In the records below, find the line containing "Dokumente für den Beleg auswählen, due: Nov" and the line containing "Unable to connect <ip>:8084, owner: BB -> EB". Give again exactly those lines and every line between them, omitting the pictures.

═══ Material for the task ═══

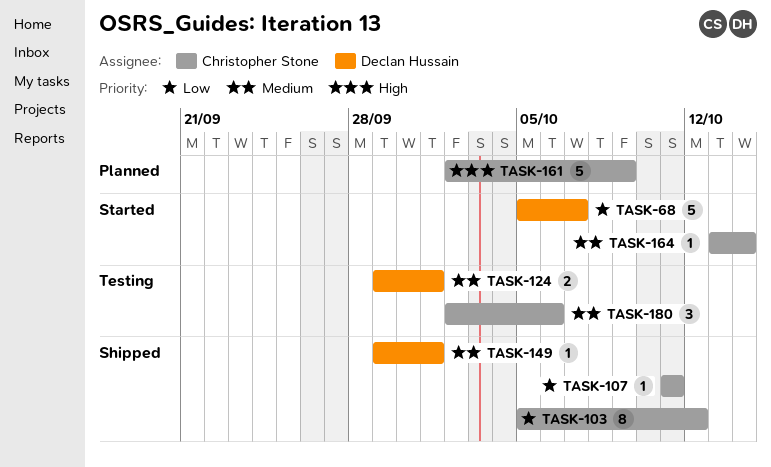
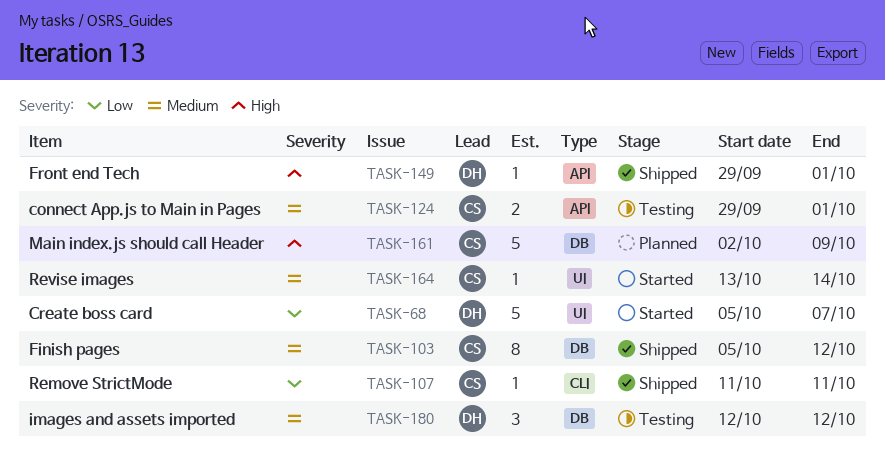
TASK-103, priority: Low -> Medium
TASK-124, owner: Declan Hussain -> Christopher Stone
TASK-149, priority: Medium -> High
TASK-180, owner: Christopher Stone -> Declan Hussain
TASK-180, start: Oct 2 -> Oct 12
TASK-180, due: Oct 6 -> Oct 12

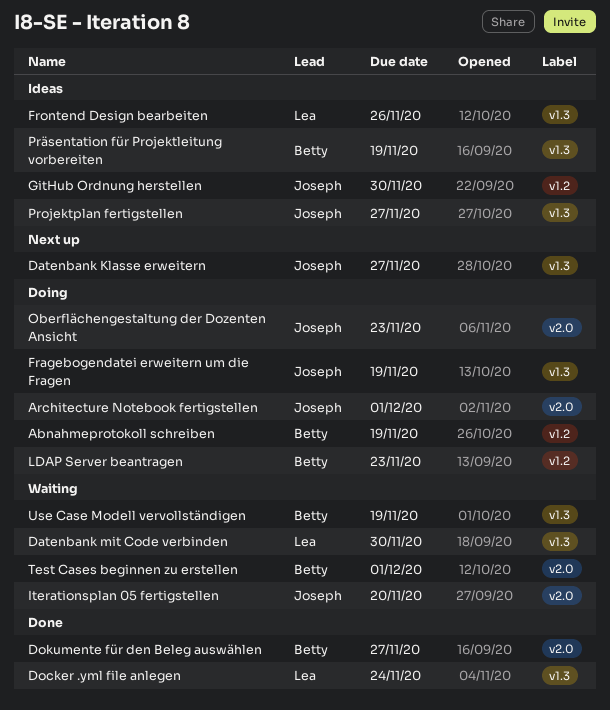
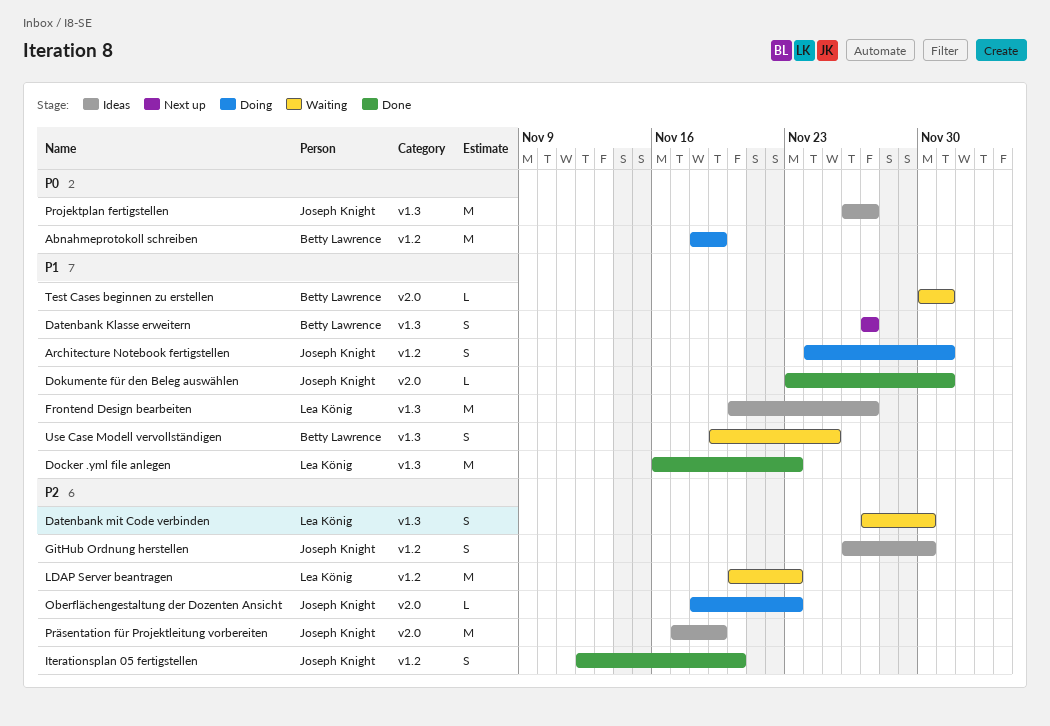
Architecture Notebook fertigstellen, label: v2.0 -> v1.2
Datenbank Klasse erweitern, owner: Joseph Knight -> Betty Lawrence
Docker .yml file anlegen, due: Nov 24 -> Nov 23
Dokumente für den Beleg auswählen, owner: Betty Lawrence -> Joseph Knight
Dokumente für den Beleg auswählen, due: Nov 27 -> Dec 1
Fragebogendatei erweitern um die Fragen: present -> none
Frontend Design bearbeiten, due: Nov 26 -> Nov 27
Iterationsplan 05 fertigstellen, status: Waiting -> Done
Iterationsplan 05 fertigstellen, label: v2.0 -> v1.2
LDAP Server beantragen, status: Doing -> Waiting
LDAP Server beantragen, owner: Betty Lawrence -> Lea König
Präsentation für Projektleitung vorbereiten, owner: Betty Lawrence -> Joseph Knight
Präsentation für Projektleitung vorbereiten, label: v1.3 -> v2.0
Use Case Modell vervollständigen, due: Nov 19 -> Nov 25

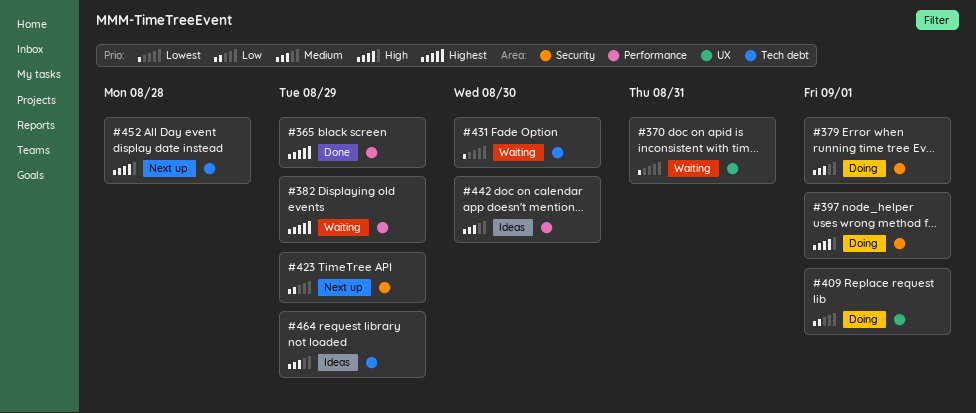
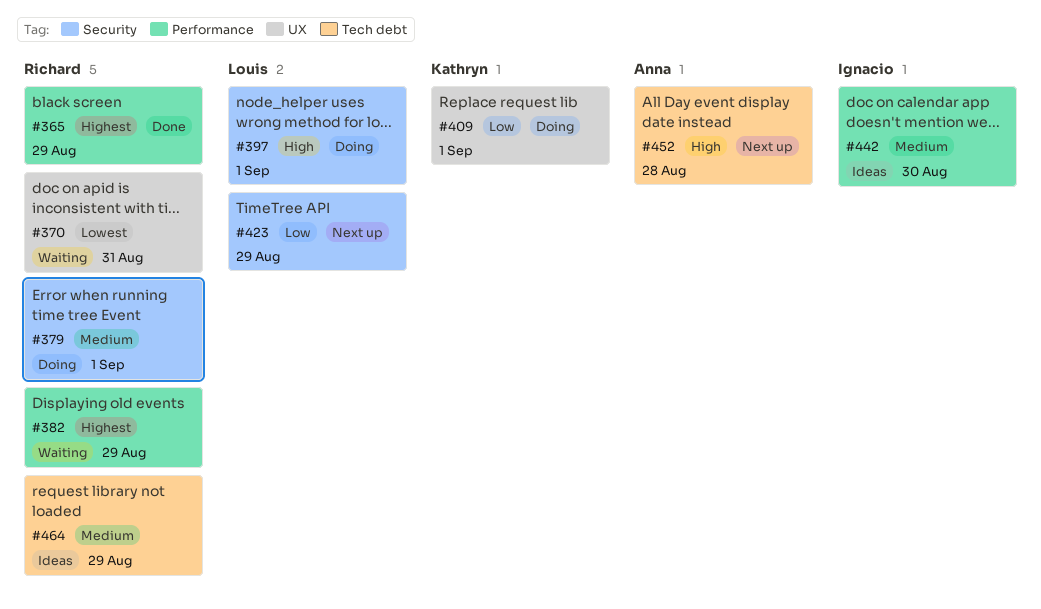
#431: present -> none

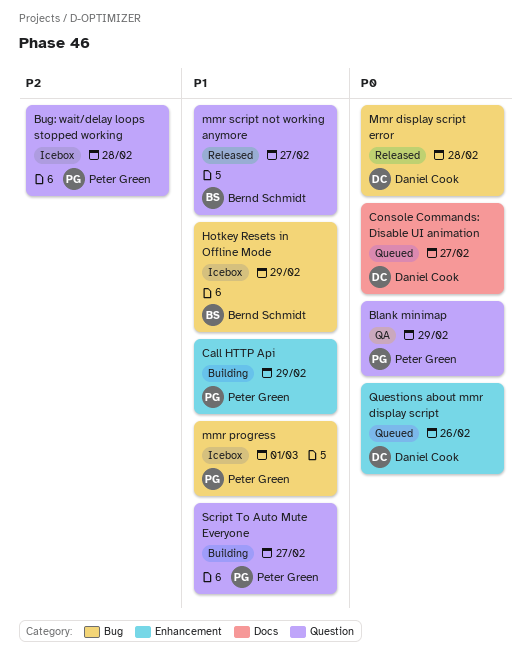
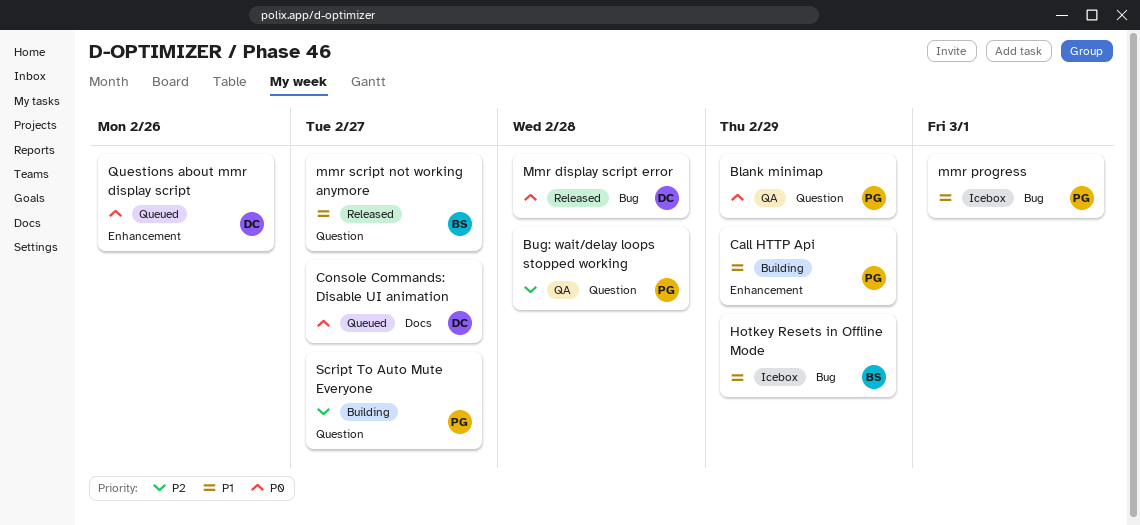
Bug: wait/delay loops stopped working, status: Icebox -> QA
Script To Auto Mute Everyone, priority: P1 -> P2

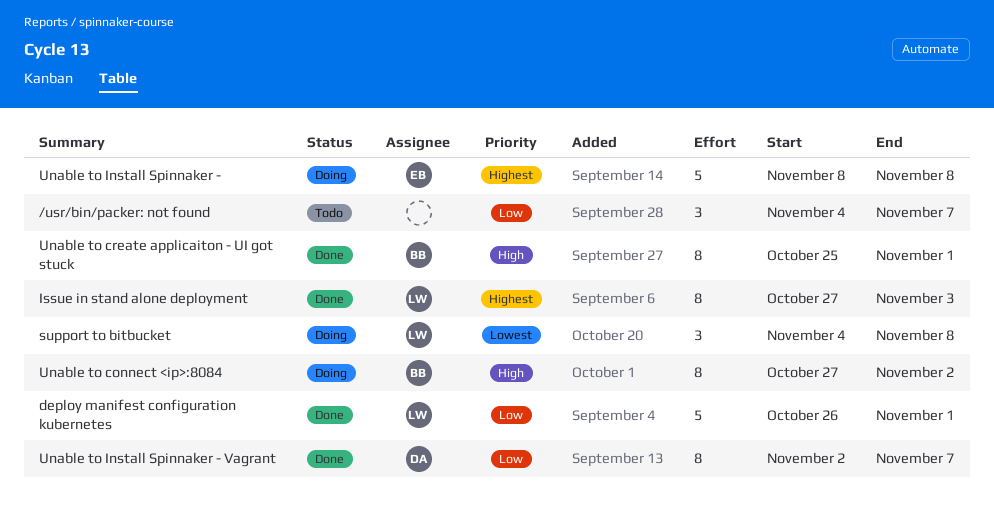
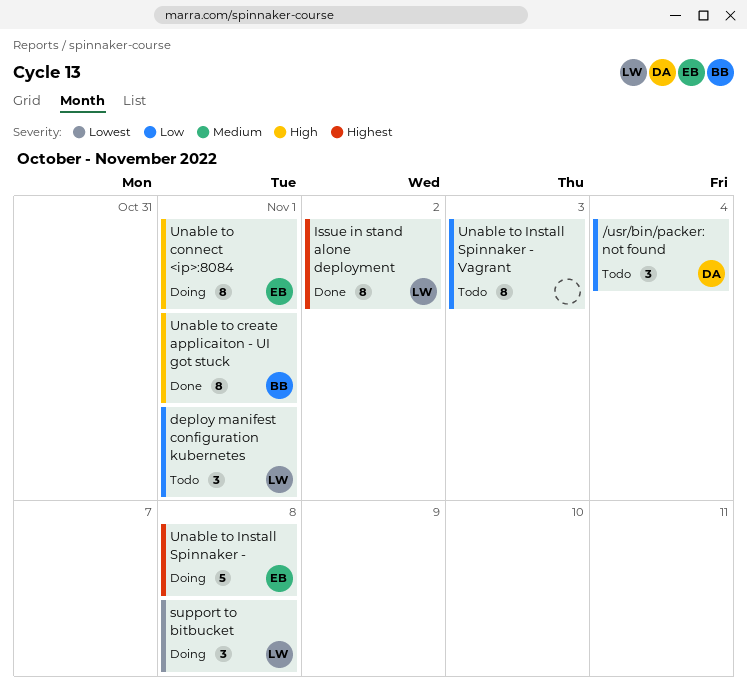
/usr/bin/packer: not found, owner: none -> DA
/usr/bin/packer: not found, due: Nov 7 -> Nov 4
deploy manifest configuration kubernetes, status: Done -> Todo
deploy manifest configuration kubernetes, estimate: 5 -> 3
Issue in stand alone deployment, due: Nov 3 -> Nov 2
Unable to connect <ip>:8084, owner: BB -> EB
Unable to connect <ip>:8084, due: Nov 2 -> Nov 1
Unable to Install Spinnaker - Vagrant, status: Done -> Todo
Unable to Install Spinnaker - Vagrant, owner: DA -> none
Unable to Install Spinnaker - Vagrant, due: Nov 7 -> Nov 3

═══

• Written answer:
Dokumente für den Beleg auswählen, due: Nov 27 -> Dec 1
Fragebogendatei erweitern um die Fragen: present -> none
Frontend Design bearbeiten, due: Nov 26 -> Nov 27
Iterationsplan 05 fertigstellen, status: Waiting -> Done
Iterationsplan 05 fertigstellen, label: v2.0 -> v1.2
LDAP Server beantragen, status: Doing -> Waiting
LDAP Server beantragen, owner: Betty Lawrence -> Lea König
Präsentation für Projektleitung vorbereiten, owner: Betty Lawrence -> Joseph Knight
Präsentation für Projektleitung vorbereiten, label: v1.3 -> v2.0
Use Case Modell vervollständigen, due: Nov 19 -> Nov 25

#431: present -> none

Bug: wait/delay loops stopped working, status: Icebox -> QA
Script To Auto Mute Everyone, priority: P1 -> P2

/usr/bin/packer: not found, owner: none -> DA
/usr/bin/packer: not found, due: Nov 7 -> Nov 4
deploy manifest configuration kubernetes, status: Done -> Todo
deploy manifest configuration kubernetes, estimate: 5 -> 3
Issue in stand alone deployment, due: Nov 3 -> Nov 2
Unable to connect <ip>:8084, owner: BB -> EB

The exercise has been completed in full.